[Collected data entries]
● ● ● ● ●

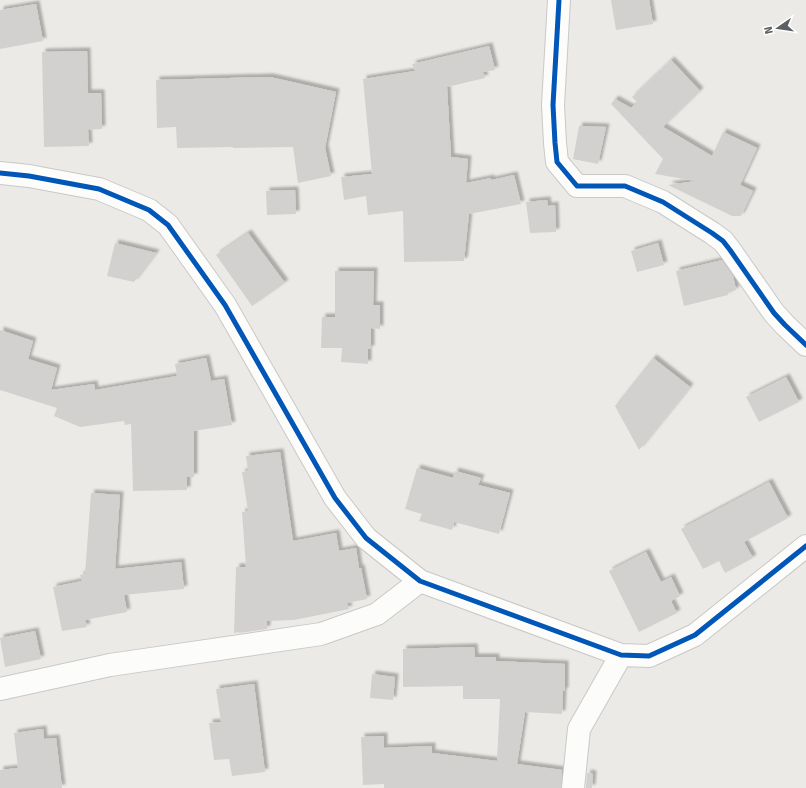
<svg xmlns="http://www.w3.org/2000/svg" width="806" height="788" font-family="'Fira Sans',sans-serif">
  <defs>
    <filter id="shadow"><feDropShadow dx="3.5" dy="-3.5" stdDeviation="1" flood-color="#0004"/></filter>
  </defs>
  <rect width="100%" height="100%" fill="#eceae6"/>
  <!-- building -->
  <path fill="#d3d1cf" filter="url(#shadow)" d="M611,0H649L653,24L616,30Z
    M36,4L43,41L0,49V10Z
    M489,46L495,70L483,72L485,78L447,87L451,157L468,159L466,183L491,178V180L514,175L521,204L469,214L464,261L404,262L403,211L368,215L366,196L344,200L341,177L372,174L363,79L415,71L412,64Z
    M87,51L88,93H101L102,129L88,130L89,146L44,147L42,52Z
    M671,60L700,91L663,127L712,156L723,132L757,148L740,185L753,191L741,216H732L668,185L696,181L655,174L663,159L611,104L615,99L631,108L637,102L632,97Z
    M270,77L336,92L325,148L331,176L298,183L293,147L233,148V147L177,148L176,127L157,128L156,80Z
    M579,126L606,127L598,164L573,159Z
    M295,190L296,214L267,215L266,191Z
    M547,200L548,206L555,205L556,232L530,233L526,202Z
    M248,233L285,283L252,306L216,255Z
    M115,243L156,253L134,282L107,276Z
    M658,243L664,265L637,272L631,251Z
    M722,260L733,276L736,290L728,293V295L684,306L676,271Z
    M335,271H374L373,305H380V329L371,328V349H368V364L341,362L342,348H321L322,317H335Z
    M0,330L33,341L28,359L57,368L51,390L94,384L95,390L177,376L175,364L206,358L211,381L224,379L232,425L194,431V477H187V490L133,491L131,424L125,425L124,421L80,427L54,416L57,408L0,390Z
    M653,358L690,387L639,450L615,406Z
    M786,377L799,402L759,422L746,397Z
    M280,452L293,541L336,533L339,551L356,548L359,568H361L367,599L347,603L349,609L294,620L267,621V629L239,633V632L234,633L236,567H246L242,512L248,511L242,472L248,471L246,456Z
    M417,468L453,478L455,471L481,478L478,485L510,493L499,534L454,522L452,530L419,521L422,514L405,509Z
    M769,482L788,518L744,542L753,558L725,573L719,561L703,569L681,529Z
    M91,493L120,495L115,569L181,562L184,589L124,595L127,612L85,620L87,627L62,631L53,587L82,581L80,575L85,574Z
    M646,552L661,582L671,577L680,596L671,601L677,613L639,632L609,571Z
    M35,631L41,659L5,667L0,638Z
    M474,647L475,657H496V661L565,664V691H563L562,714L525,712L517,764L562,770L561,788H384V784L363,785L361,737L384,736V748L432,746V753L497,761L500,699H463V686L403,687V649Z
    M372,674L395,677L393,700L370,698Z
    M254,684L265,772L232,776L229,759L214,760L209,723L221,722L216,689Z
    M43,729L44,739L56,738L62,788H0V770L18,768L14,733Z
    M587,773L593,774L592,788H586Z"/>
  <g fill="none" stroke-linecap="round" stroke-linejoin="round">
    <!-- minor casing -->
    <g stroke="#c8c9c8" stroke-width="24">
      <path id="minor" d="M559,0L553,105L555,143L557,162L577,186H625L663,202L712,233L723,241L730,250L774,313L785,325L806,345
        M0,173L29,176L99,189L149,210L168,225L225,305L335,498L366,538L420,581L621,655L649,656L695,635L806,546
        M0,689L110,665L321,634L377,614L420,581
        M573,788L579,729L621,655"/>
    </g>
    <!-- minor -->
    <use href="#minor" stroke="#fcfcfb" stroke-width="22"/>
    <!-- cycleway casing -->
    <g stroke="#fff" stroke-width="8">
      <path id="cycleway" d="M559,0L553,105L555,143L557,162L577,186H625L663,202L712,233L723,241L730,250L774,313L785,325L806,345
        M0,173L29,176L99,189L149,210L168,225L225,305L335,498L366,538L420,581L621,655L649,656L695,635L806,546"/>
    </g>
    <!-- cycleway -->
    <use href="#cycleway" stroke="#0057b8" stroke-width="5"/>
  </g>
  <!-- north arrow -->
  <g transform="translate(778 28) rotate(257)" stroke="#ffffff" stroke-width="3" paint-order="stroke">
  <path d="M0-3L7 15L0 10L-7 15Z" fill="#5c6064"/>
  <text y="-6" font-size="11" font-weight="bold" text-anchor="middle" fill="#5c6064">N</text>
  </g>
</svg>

● ● ● ● ●

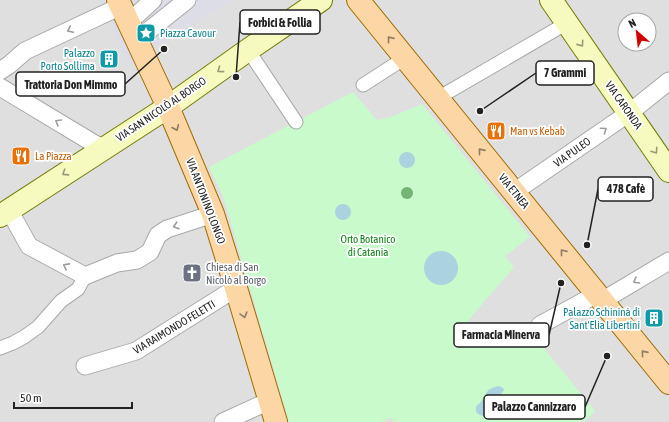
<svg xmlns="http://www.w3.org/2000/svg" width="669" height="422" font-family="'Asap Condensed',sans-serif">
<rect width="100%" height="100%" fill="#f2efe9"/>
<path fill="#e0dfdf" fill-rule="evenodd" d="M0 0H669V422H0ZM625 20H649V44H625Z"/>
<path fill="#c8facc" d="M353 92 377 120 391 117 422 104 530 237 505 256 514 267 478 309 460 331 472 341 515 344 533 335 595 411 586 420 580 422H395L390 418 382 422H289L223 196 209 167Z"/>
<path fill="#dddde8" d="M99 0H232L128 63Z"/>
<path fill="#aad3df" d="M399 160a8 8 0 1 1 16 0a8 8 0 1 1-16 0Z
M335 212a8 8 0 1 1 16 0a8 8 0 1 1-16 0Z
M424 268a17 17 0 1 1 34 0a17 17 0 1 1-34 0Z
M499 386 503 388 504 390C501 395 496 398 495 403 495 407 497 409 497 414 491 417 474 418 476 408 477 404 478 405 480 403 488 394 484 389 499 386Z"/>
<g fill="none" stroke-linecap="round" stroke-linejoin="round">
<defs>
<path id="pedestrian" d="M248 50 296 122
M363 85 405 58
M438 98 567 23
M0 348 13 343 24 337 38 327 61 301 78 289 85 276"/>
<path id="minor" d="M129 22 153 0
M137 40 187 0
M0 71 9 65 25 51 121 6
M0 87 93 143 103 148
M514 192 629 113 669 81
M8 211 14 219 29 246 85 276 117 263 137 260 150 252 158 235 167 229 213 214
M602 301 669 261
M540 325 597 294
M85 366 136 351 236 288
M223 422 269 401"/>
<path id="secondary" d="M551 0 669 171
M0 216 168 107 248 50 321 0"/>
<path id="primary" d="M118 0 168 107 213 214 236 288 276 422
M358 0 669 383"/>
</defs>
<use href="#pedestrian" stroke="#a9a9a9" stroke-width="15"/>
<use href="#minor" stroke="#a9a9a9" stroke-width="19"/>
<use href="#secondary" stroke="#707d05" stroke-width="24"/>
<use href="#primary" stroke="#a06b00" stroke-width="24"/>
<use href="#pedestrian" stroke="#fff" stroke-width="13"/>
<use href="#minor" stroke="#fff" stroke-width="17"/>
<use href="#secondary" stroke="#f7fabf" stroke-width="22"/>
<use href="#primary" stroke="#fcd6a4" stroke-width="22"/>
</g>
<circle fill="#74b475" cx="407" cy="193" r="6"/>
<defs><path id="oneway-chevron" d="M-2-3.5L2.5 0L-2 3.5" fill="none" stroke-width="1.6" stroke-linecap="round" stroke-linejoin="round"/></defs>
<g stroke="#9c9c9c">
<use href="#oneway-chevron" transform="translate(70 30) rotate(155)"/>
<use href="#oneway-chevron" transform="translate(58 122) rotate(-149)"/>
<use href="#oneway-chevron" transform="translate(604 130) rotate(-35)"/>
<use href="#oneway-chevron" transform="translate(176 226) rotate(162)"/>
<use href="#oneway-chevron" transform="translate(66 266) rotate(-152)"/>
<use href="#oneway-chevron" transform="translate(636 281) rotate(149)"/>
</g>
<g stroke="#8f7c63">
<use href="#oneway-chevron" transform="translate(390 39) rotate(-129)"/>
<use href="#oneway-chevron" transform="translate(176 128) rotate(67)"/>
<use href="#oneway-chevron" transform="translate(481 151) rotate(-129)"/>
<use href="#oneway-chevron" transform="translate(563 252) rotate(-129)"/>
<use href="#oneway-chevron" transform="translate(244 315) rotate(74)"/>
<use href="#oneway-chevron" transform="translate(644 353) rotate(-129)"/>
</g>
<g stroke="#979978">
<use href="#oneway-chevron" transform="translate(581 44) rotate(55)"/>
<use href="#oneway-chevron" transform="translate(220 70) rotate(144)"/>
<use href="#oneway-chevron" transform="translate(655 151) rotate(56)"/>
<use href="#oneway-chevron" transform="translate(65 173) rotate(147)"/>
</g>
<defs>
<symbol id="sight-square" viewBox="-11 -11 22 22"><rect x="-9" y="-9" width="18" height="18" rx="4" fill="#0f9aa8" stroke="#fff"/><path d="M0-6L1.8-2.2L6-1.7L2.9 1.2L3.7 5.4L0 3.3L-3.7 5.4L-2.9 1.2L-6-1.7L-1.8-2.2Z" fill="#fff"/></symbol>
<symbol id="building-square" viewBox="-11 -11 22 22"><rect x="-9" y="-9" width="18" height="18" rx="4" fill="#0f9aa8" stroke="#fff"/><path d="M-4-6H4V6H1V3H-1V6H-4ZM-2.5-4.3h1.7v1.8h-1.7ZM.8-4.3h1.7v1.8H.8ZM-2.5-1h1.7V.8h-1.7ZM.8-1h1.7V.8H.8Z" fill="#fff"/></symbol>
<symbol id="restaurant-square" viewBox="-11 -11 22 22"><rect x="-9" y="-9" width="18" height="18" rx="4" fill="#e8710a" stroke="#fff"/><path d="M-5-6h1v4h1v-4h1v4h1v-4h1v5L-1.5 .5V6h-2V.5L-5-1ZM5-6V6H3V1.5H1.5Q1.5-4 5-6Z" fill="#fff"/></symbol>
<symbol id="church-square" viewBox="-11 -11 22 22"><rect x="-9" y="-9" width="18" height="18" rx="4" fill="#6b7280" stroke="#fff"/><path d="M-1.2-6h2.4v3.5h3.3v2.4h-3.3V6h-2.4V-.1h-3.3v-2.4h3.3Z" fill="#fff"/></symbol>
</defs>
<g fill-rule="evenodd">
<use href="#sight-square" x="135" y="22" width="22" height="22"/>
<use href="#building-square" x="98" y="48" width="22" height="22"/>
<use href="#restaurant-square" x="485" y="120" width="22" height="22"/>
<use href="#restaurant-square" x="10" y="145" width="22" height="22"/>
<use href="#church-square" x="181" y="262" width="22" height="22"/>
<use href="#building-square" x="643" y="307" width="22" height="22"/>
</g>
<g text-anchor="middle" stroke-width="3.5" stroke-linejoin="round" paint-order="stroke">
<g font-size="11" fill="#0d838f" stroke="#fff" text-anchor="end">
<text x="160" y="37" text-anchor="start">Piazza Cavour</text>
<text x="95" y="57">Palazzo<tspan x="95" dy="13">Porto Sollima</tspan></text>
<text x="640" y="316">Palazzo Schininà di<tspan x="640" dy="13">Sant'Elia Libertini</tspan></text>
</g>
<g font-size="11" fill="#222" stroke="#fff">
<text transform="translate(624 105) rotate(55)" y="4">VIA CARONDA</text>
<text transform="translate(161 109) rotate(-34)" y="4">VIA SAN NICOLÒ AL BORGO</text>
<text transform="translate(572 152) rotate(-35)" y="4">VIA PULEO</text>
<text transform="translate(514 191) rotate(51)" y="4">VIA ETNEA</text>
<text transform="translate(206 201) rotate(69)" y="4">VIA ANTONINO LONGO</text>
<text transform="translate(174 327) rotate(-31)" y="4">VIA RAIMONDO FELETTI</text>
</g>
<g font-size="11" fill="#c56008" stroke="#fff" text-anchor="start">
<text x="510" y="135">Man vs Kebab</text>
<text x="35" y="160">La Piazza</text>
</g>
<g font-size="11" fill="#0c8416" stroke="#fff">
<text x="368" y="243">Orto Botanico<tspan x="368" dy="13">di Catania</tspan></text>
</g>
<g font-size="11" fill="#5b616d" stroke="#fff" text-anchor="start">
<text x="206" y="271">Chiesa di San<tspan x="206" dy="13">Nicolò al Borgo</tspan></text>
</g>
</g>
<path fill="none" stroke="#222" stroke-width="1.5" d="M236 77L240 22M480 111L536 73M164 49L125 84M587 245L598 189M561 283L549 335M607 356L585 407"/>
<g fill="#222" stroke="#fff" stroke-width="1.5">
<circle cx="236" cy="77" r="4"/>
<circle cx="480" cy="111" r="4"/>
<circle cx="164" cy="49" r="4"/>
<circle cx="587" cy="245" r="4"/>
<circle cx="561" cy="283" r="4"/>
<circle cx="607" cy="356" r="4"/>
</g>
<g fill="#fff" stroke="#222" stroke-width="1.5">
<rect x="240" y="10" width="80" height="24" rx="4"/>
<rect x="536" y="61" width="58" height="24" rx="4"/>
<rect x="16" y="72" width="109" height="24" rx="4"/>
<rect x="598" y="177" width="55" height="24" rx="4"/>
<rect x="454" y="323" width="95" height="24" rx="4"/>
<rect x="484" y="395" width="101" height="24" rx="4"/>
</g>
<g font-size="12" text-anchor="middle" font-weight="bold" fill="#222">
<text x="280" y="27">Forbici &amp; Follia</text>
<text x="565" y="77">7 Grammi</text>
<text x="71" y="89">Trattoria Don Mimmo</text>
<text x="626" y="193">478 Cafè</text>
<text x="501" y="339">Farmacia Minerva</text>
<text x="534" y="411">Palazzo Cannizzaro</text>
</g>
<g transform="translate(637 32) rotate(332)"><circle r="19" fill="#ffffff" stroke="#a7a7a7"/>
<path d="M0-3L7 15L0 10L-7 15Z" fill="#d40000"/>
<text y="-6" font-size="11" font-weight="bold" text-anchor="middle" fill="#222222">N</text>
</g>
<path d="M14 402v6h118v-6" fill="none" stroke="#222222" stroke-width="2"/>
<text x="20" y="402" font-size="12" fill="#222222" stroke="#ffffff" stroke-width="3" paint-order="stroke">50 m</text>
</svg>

● ● ● ● ●

REQUIRED WORK: Which of the lines above include the string "round"? Pick them out and copy them.

ANSWER TO THIS EXERCISE:
  <g fill="none" stroke-linecap="round" stroke-linejoin="round">
<g fill="none" stroke-linecap="round" stroke-linejoin="round">
<defs><path id="oneway-chevron" d="M-2-3.5L2.5 0L-2 3.5" fill="none" stroke-width="1.6" stroke-linecap="round" stroke-linejoin="round"/></defs>
<g text-anchor="middle" stroke-width="3.5" stroke-linejoin="round" paint-order="stroke">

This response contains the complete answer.